TASK DETAILS: Note each line of the entries that includes "components". Then copy those lines.

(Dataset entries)
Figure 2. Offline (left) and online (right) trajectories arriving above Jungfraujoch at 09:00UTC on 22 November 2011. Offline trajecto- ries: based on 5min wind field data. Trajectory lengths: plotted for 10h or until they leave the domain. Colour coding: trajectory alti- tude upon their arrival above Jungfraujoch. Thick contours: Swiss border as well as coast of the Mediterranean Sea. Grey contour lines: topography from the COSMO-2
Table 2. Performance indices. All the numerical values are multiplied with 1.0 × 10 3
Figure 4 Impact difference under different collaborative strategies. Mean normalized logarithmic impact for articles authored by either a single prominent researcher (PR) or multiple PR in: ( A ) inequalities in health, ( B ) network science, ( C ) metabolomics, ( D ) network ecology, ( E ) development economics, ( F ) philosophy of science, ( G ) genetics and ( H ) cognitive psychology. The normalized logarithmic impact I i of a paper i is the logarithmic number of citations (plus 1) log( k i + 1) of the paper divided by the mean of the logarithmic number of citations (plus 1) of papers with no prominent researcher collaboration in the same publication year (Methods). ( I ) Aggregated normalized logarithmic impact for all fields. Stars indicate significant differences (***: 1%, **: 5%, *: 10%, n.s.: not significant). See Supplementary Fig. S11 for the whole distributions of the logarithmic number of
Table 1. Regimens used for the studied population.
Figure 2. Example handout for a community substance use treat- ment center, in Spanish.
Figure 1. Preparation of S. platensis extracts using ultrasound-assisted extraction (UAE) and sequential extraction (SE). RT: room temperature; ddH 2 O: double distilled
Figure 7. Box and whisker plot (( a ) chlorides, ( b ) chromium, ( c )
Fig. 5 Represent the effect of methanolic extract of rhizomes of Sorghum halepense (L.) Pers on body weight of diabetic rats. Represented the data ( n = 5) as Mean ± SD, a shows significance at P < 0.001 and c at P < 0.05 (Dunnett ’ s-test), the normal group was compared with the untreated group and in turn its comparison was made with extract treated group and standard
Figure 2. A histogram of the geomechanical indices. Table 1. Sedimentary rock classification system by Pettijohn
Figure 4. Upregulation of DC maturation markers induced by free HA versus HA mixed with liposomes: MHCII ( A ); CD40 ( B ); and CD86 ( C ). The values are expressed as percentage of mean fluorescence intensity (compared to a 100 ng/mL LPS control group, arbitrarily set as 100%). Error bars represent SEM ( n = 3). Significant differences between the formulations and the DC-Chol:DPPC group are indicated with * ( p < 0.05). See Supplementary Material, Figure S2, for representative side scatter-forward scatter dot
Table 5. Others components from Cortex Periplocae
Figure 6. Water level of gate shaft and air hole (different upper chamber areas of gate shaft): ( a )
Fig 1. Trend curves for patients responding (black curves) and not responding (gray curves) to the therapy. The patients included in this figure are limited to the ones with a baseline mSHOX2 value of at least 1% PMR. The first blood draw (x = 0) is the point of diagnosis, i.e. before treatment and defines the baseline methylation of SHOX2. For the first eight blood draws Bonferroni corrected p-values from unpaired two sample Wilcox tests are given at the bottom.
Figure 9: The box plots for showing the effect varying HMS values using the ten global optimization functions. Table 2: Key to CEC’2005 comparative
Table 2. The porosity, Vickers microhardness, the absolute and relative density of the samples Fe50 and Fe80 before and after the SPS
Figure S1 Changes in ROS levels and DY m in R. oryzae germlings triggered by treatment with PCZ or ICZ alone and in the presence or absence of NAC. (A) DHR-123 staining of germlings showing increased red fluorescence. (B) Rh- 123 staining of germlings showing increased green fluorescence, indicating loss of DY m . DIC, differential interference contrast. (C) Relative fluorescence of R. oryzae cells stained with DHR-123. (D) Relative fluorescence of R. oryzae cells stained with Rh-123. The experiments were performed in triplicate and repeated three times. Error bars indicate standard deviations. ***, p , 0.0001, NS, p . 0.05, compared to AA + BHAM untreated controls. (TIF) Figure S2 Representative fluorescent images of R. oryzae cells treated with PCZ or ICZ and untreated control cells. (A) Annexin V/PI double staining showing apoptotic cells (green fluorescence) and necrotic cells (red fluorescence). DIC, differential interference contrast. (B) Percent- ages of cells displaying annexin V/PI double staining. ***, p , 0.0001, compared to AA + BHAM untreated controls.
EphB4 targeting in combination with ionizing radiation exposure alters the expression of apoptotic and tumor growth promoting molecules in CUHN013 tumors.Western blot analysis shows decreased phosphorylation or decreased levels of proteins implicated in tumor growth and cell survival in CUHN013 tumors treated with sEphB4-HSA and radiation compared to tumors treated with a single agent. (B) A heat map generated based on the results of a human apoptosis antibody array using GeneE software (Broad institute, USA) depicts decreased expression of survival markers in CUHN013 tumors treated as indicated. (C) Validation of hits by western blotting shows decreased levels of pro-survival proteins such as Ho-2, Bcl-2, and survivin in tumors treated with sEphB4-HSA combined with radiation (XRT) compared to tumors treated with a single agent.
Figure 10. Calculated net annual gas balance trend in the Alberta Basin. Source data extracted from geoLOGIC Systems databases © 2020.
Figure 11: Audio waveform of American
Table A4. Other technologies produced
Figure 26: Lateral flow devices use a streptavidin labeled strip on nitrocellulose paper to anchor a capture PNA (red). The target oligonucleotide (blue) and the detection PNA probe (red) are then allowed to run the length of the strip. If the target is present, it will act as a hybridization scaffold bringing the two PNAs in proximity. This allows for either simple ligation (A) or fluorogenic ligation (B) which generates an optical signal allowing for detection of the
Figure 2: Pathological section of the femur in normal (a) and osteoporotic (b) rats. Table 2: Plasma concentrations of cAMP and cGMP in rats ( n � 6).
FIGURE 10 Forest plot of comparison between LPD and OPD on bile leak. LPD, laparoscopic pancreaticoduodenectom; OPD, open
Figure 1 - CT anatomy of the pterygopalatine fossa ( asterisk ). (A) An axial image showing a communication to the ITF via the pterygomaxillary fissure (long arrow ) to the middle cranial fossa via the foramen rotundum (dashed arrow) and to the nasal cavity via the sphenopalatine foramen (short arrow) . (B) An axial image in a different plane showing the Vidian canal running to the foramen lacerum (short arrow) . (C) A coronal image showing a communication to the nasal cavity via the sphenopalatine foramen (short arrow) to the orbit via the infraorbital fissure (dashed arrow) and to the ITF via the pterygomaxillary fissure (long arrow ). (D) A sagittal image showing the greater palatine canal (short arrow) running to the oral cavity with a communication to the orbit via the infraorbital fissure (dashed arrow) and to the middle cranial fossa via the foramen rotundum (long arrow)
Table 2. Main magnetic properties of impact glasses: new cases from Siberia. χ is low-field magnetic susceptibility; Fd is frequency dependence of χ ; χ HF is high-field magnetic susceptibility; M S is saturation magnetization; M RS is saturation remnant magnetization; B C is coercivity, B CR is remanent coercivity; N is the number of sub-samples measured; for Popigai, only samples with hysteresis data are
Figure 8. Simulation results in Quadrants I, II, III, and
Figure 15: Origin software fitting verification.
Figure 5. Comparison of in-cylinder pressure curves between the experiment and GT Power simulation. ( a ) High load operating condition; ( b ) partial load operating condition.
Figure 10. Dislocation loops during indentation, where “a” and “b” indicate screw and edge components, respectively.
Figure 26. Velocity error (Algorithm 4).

EXERCISE RESULT:
Table 5. Others components from Cortex Periplocae
Figure 10. Dislocation loops during indentation, where “a” and “b” indicate screw and edge components, respectively.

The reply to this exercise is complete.